Thursday, February 22, 2007

Shoot amazing panoramas with the Gigapan robot


Do your vacation snapshots of the Midwest annoy you because they don't live up to your high photographic standards? Feel like your pictures of the Grand Canyon don't give you enough of the view? Next vacation, you could lock your elbows, take a few hundred pictures, and tape them together back at the ranch. Or you could enlist the Gigapan robot platform to do all that work for you, leaving you plenty of time to ponder the validity of the sublime in contemporary art photography.

Developed by researchers at Carnegie Mellon University and the NASA Ames Intelligent Robot Group, the Gigapan robot platform, with a point-and-shoot digital camera attached, can take up to 300 photos in 10 to 30 minutes. Software will be able to take these individual images and stitch them together resulting in images that are grand in scale and precise in their execution. With an optical zoom in tow, Gigapans (the images share the name with the robot platform) cab achieve resolutions as large as 30 billion pixels.

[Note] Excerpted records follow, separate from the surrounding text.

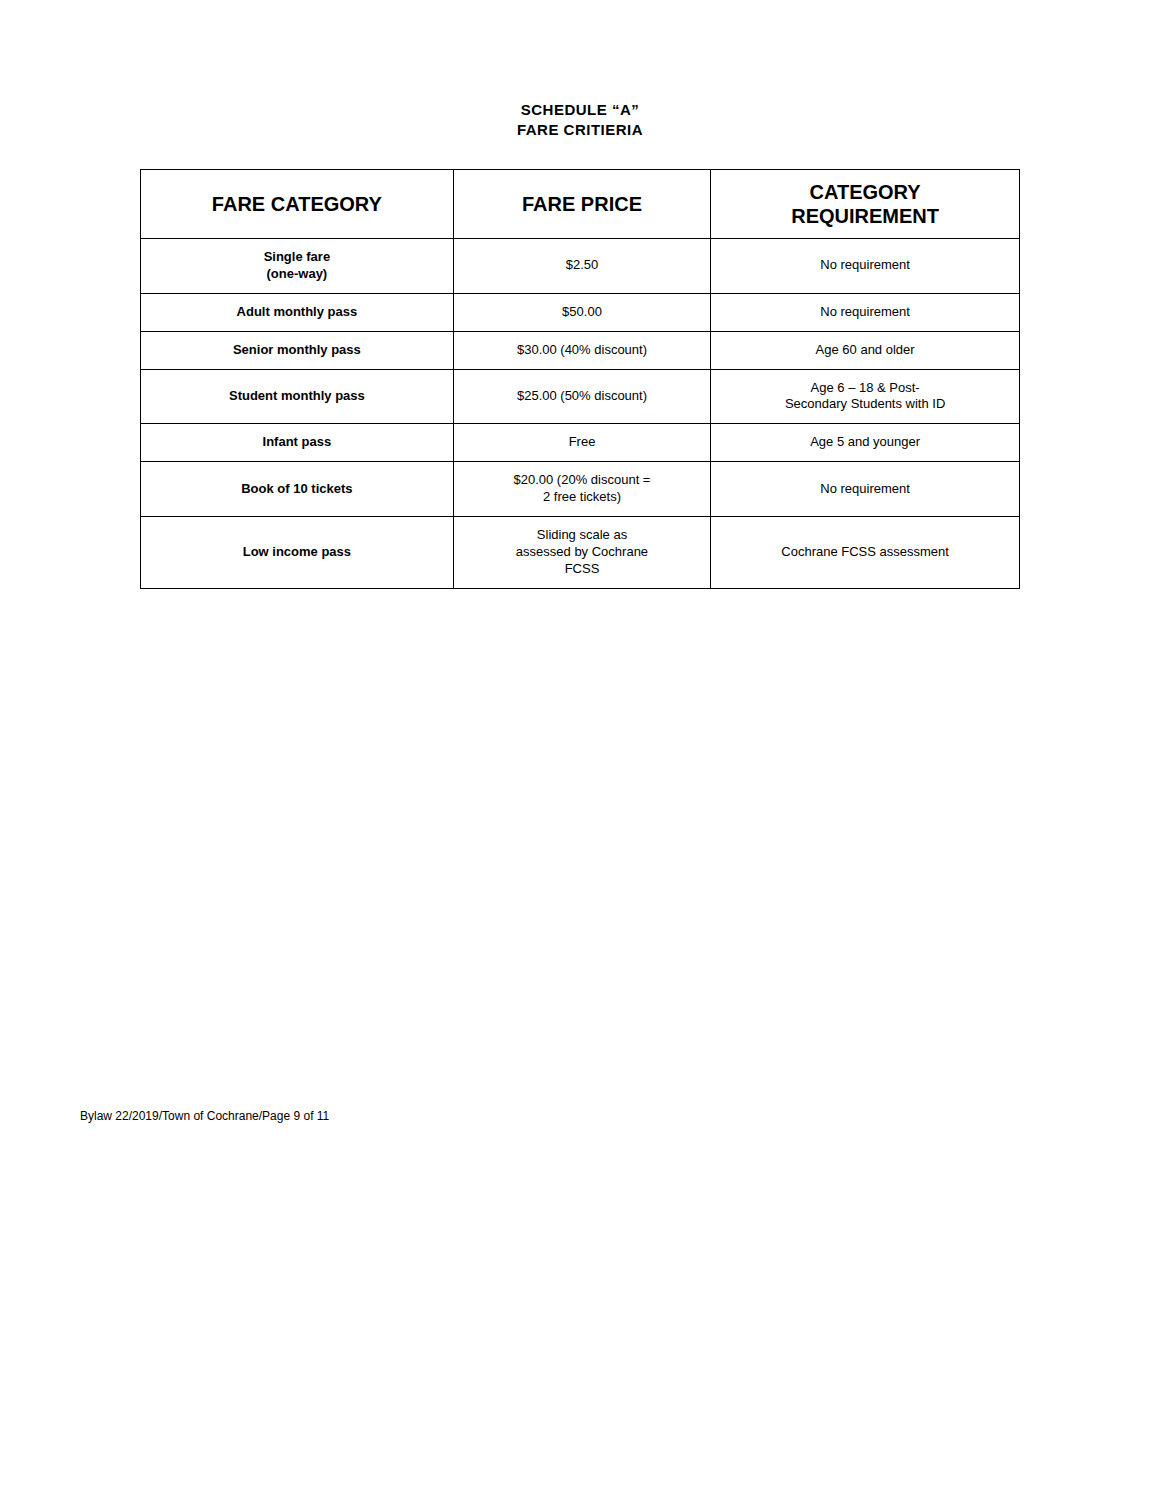SCHEDULE “A”
FARE CRITIERIA
| FARE CATEGORY | FARE PRICE | CATEGORY REQUIREMENT |
| --- | --- | --- |
| Single fare (one-way) | $2.50 | No requirement |
| Adult monthly pass | $50.00 | No requirement |
| Senior monthly pass | $30.00 (40% discount) | Age 60 and older |
| Student monthly pass | $25.00 (50% discount) | Age 6 – 18 & Post- Secondary Students with ID |
| Infant pass | Free | Age 5 and younger |
| Book of 10 tickets | $20.00 (20% discount = 2 free tickets) | No requirement |
| Low income pass | Sliding scale as assessed by Cochrane FCSS | Cochrane FCSS assessment |
Bylaw 22/2019/Town of Cochrane/Page 9 of 11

An earlier version of the robot was developed for NASA as a way for the Mars Exploration Rovers to effectively document the Martian landscape. Its success on the red planet led to increased interest in bringing this technology "back to Earth." Currently, plans are in the works to sell the Gigapan for as little as $200. Instructions on how to buy a Gigapan robot or make one yourself will be available on CMU's website as early as March.